“SOF Week 2025” kicked off in Tampa, Florida, “the premier annual event for the international Special Operations Forces (SOF) community.” Featured speakers included U.S. intelligence chiefs and military commanders, foreign leaders and defense ministers, with keynote speeches by Pete Hegseth, U.S. Secretary of Defense; Gen. Dan Caine, Chairman of the Joint Chiefs of Staff; and Gen. Bryan P. Fenton, Commander of the U.S. Special Operations Command.

“Everything starts and ends with warriors, from training to the battlefield,” said Hegseth. “We are leaving wokeness and weakness behind. No more pronouns, no more climate change obsession, no more emergency vaccine mandates, no more dudes in dresses.” Straight Arrow News reports, “According to Secretary of Defense Pete Hegseth, SOF will shift from a counterterrorism-centric mission to a broader role in great power competition.”

Andriy Smolensky, a severely wounded Ukrainian veteran who has spent many months undergoing treatment in the United States, met General Fenton at SOF Week, which Smolensky attended as the “U.S. Partnership Officer” of a new US-Ukrainian think tank connected to the Azov movement. About a month earlier at Harvard Business School, under the cover of this recently established organization, which is “dedicated to fortifying the strategic partnership between Ukraine and the United States,” some prominent Azovites probably met Fenton’s Vice Commander of the Special Operations Command.

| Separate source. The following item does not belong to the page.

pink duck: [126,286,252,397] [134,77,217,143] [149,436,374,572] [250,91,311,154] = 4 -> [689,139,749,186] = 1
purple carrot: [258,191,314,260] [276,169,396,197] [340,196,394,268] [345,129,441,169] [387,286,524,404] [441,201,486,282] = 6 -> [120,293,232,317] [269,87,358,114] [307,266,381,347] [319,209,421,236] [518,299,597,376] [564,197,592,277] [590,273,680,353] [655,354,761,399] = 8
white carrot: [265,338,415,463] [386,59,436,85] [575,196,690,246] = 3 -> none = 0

These and other stories about the burgeoning “Azov Lobby” have flown under the radar in recent months.

Nazi Tech Movement

“It’s no secret that all top brigades have their own R&D [research and development],” according to Roman Sudolsky, the editor of an online publication “covering Ukrainian defense tech,” but last month, when the 3rd Assault Brigade (AB3), allegedly the largest of its kind, launched its own “startup accelerator” to support testing new military technology on the battlefield, Sudolsky praised this “next level” step taken by the Azov movement, which is currently forming the 3rd Army Corps. A “Global Macro Investor” based in the San Francisco Bay Area also described the founding of “AB3 Tech” as “next level thinking […] to get the best tech for the frontlines.”

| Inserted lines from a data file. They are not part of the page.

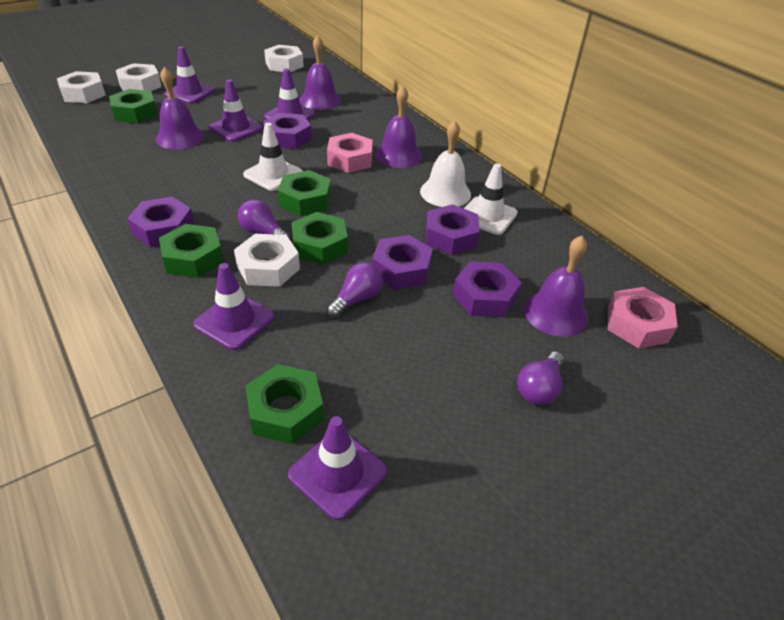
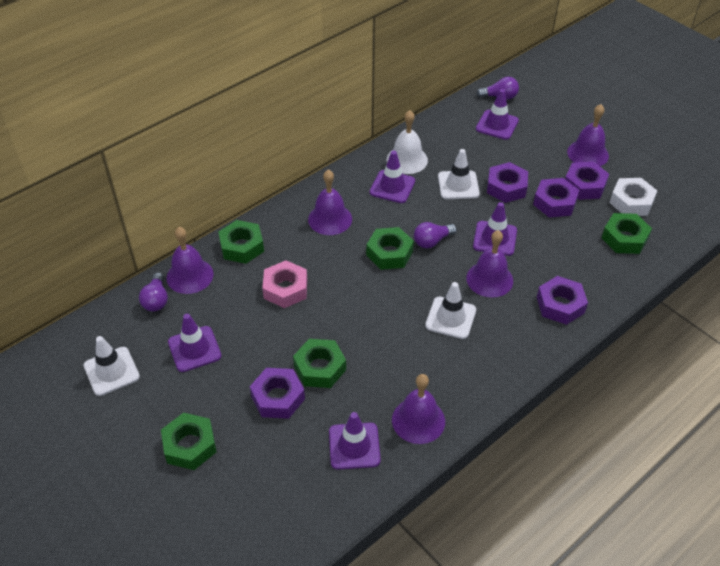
pink nut: [327,133,373,173] [608,287,678,348] = 2 -> [262,260,307,308] = 1
purple bell: [156,67,204,150] [299,35,341,110] [375,86,422,168] [523,236,588,337] = 4 -> [166,227,214,294] [308,170,352,235] [392,374,445,444] [466,230,513,298] [567,104,609,166] = 5
white nut: [57,71,106,103] [116,63,162,91] [234,234,300,287] [264,45,304,72] = 4 -> [609,178,657,216] = 1
white traffic cone: [243,123,303,191] [464,164,518,235] = 2 -> [84,336,140,396] [425,282,476,339] [438,149,480,199] = 3

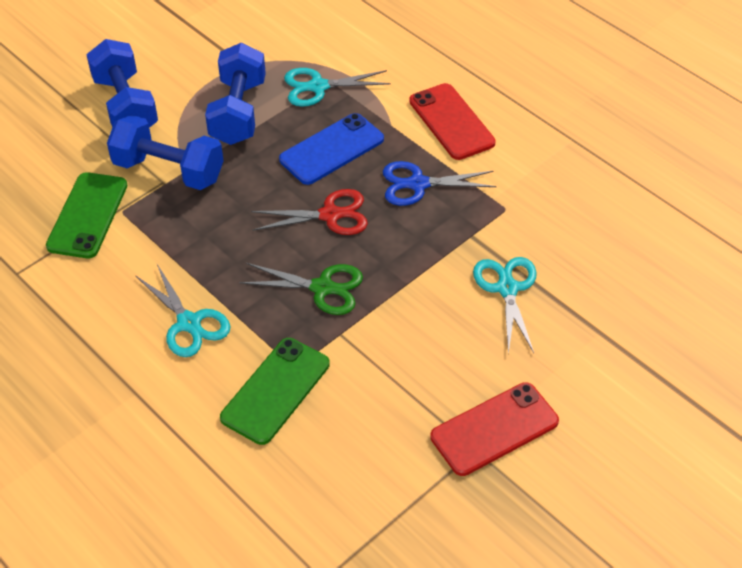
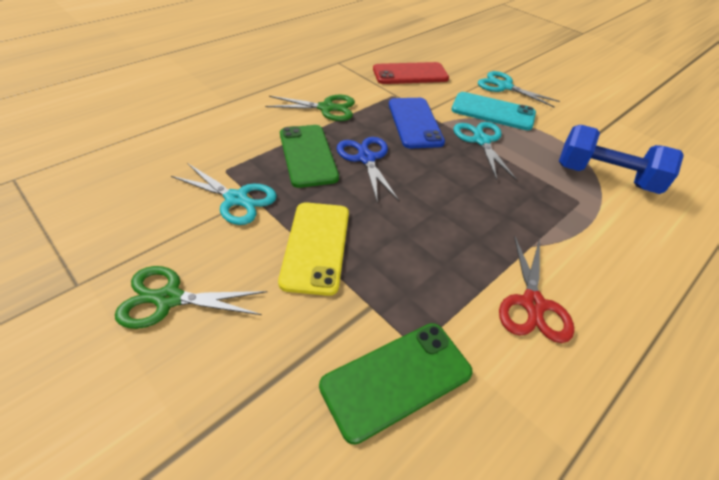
blue dumbbell: [86,39,158,128] [107,115,224,190] [205,43,266,145] = 3 -> [559,125,684,194] = 1
green scissors: [240,263,363,315] = 1 -> [115,266,267,329] [265,95,355,121] = 2
red phone: [409,83,496,160] [430,382,559,476] = 2 -> [373,62,449,84] = 1
turquoise phone: none = 0 -> [451,92,536,130] = 1
yellow phone: none = 0 -> [278,202,349,296] = 1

AB3 Tech: “Warfare Driven Solutions”

To hear it from the Azovites, “We combine the expertise of military professionals, engineers, and entrepreneurs to help startups, investors, and defense companies accelerate time-to-market, test products in real combat conditions, and attract funding.” AB3 Tech offers “rapid feedback,” “practical insights,” “brand recognition,” a “competitive edge,” “combat-proven performance data,” “video content of product performance in battlefield conditions,” and official “letters of interest to gain credibility in fundraising.” Their website promises that these neo[fascists] are “trusted by defence industry leaders for real-world validation.”

On May 16-17, the capital of Ukraine hosted “DOU Day,” a two-day annual event which is said to be “one of the largest technical conferences for the Ukrainian IT community.” One of the main speakers was Andriy Biletsky, the leader and founder of the Azov movement, and an infamous neo[fascist], put in charge of the new 3rd Army Corps.

The Azovites called this event their first “IT Dvizh.” As the journalist Leonid Ragozin explains, the Russian word Dvizh is “a slang term widely used by Russian and Ukrainian neo-nazis to designate their [‘NS’ or National Socialist] movement.” Celebrating its 20th anniversary, the Ukrainian IT community “DOU” launched a large fundraiser for the 3rd Assault Brigade, just as AB3 Tech got off the ground. DOU even rolled out a special website for the campaign.


Biletsky and AB3 Tech at DOU Day 2025

This seasonal edition of the Azov Lobby Blog almost started with something I missed in my last one (Winter 2025). Taking place alongside the Munich Security Conference in February, the German-based European Defense Tech Hub (EDTH) held a “hackathon” featuring a unique representative of the Azov movement’s 3rd Assault Brigade.

Viktoria “Tori” Honcharuk, 25, moved to the United States at 15 years old, started an investment banking career on Wall Street, and got accepted to Harvard University. “I was living the life of my dreams,” she says. Since 2022, Honcharuk returned to Ukraine to become a combat medic, ultimately in the 3rd Assault Brigade, “where her sister serves as an assault rifleman.” This year, she co-founded AB3 Tech and a think tank.

https://redirect.invidious.io/watch?v=pSrSZSkBBhY

Viktoria Honcharuk seems to be dating Mykola “Makar” Zinkevich, a young neo[fascist] commander from the 3rd Assault Brigade, specifically from its “Dirlewanger” company, which takes inspiration from one of [the Third Reich’s] most horrendous military units. He has some suspicious arm tattoos—a valknut and life rune, “one of the most common neo-Nazi symbols.”

Zinkevich is also affiliated with the Lviv-based neo[fascist] organization “Galician Youth,” which intimidates LGBT people, pays homage to the Galicia Division of the Waffen-SS, and distributed antisemitic fliers in the year before the full-scale war with Russia.